**Work to complete:** Without any of the pictures, transcribe all the lines below exactly.

**Given records:**
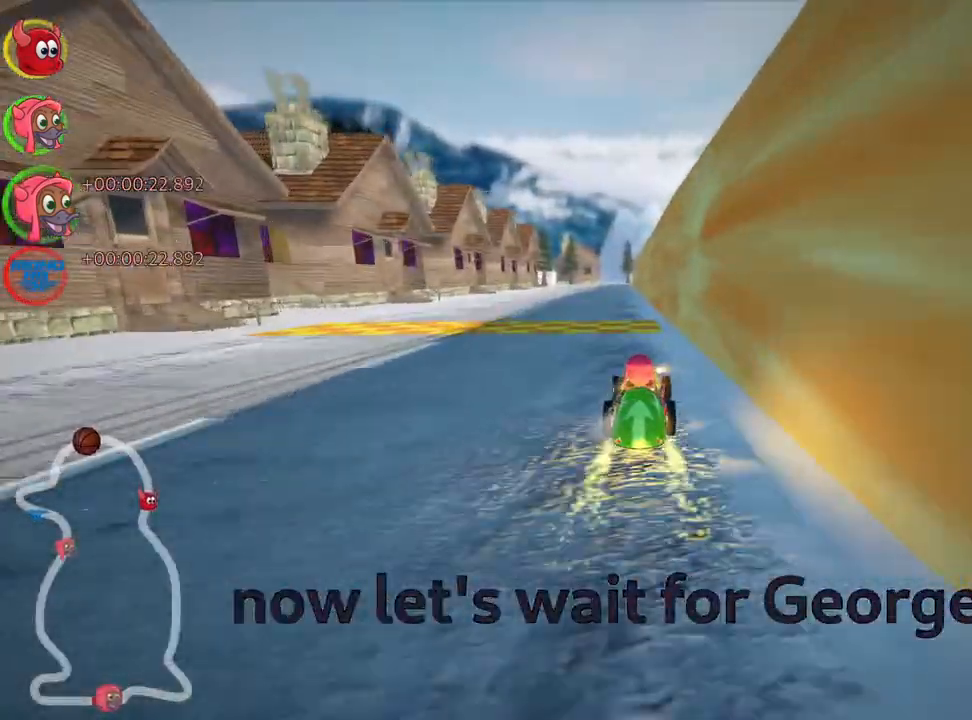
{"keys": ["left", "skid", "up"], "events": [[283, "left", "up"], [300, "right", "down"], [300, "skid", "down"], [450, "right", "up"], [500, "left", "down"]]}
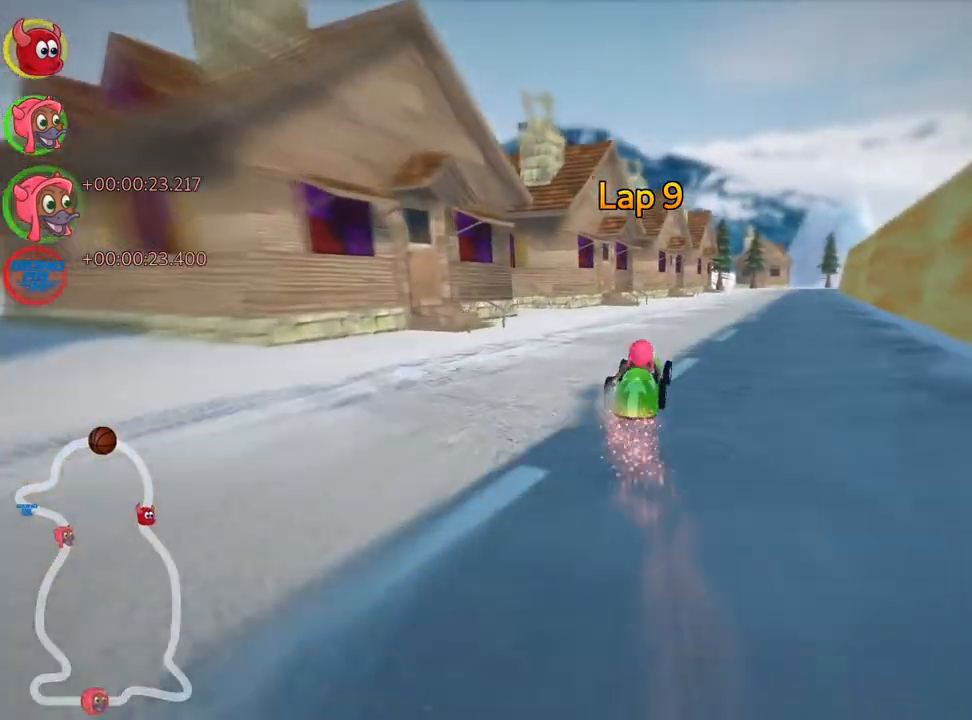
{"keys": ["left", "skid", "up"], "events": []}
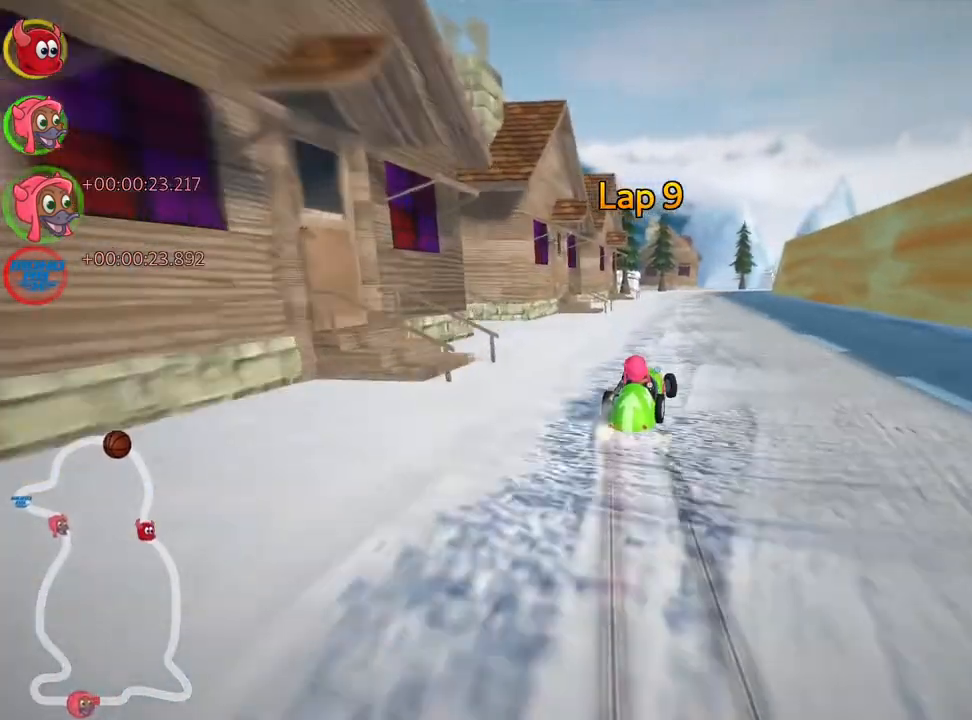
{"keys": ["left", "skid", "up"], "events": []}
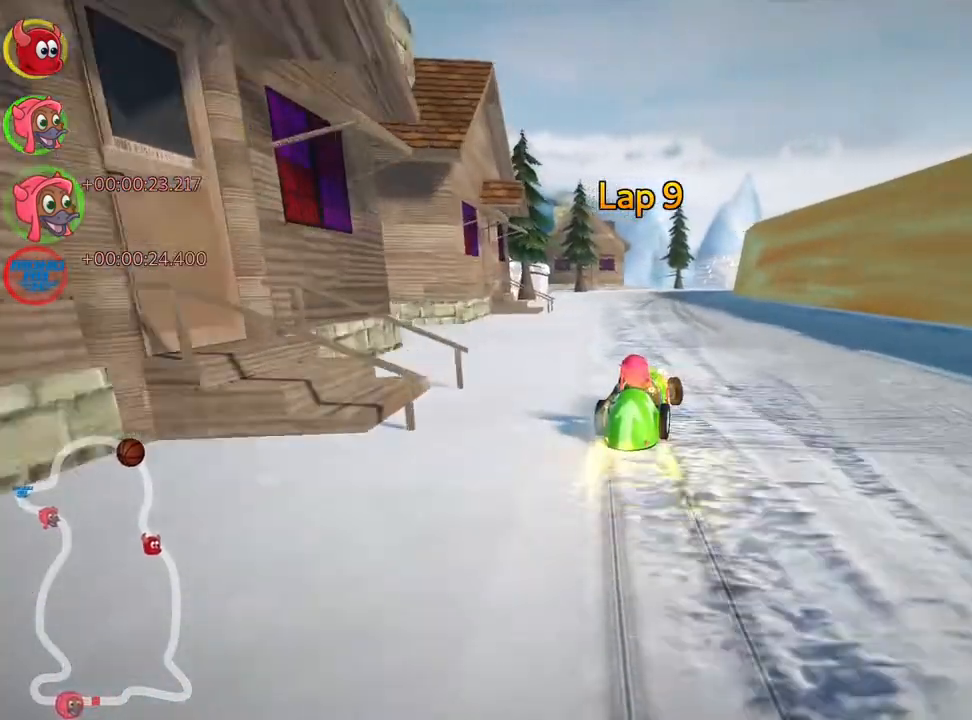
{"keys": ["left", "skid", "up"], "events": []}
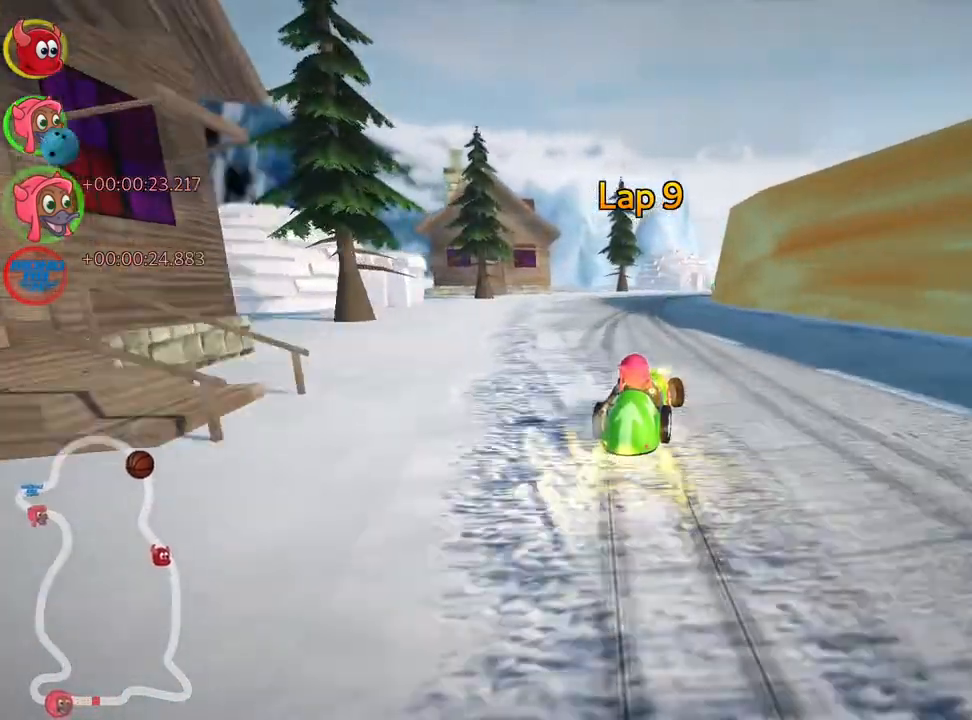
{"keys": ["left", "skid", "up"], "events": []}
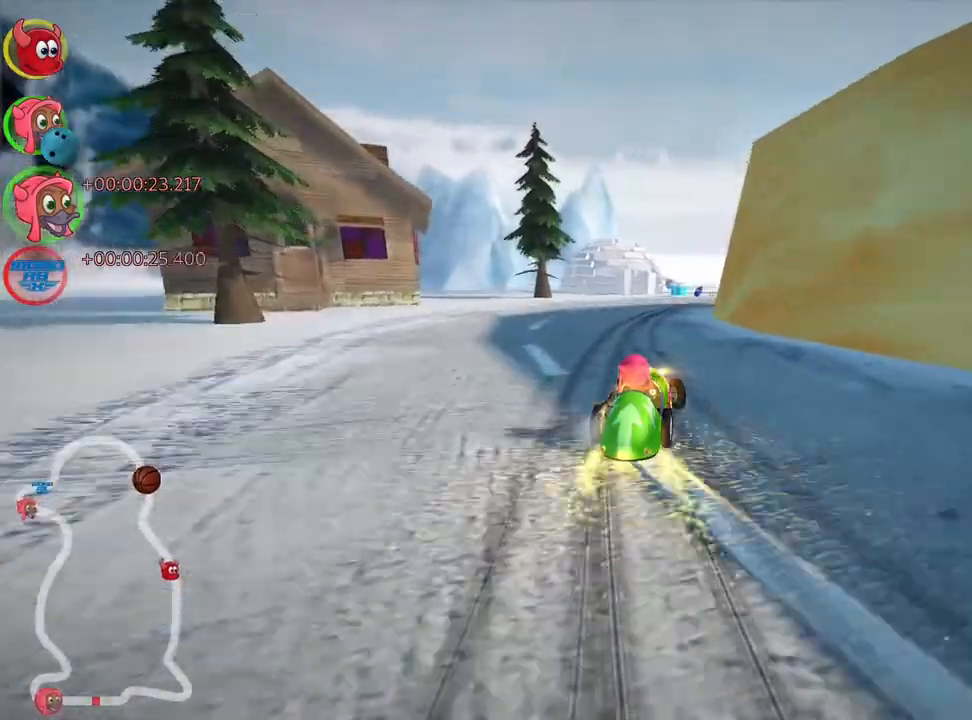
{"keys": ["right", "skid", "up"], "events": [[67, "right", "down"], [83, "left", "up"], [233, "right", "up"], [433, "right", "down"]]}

**Written response:**
{"keys": ["left", "skid", "up"], "events": [[283, "left", "up"], [300, "right", "down"], [300, "skid", "down"], [450, "right", "up"], [500, "left", "down"]]}
{"keys": ["left", "skid", "up"], "events": []}
{"keys": ["left", "skid", "up"], "events": []}
{"keys": ["left", "skid", "up"], "events": []}
{"keys": ["left", "skid", "up"], "events": []}
{"keys": ["right", "skid", "up"], "events": [[67, "right", "down"], [83, "left", "up"], [233, "right", "up"], [433, "right", "down"]]}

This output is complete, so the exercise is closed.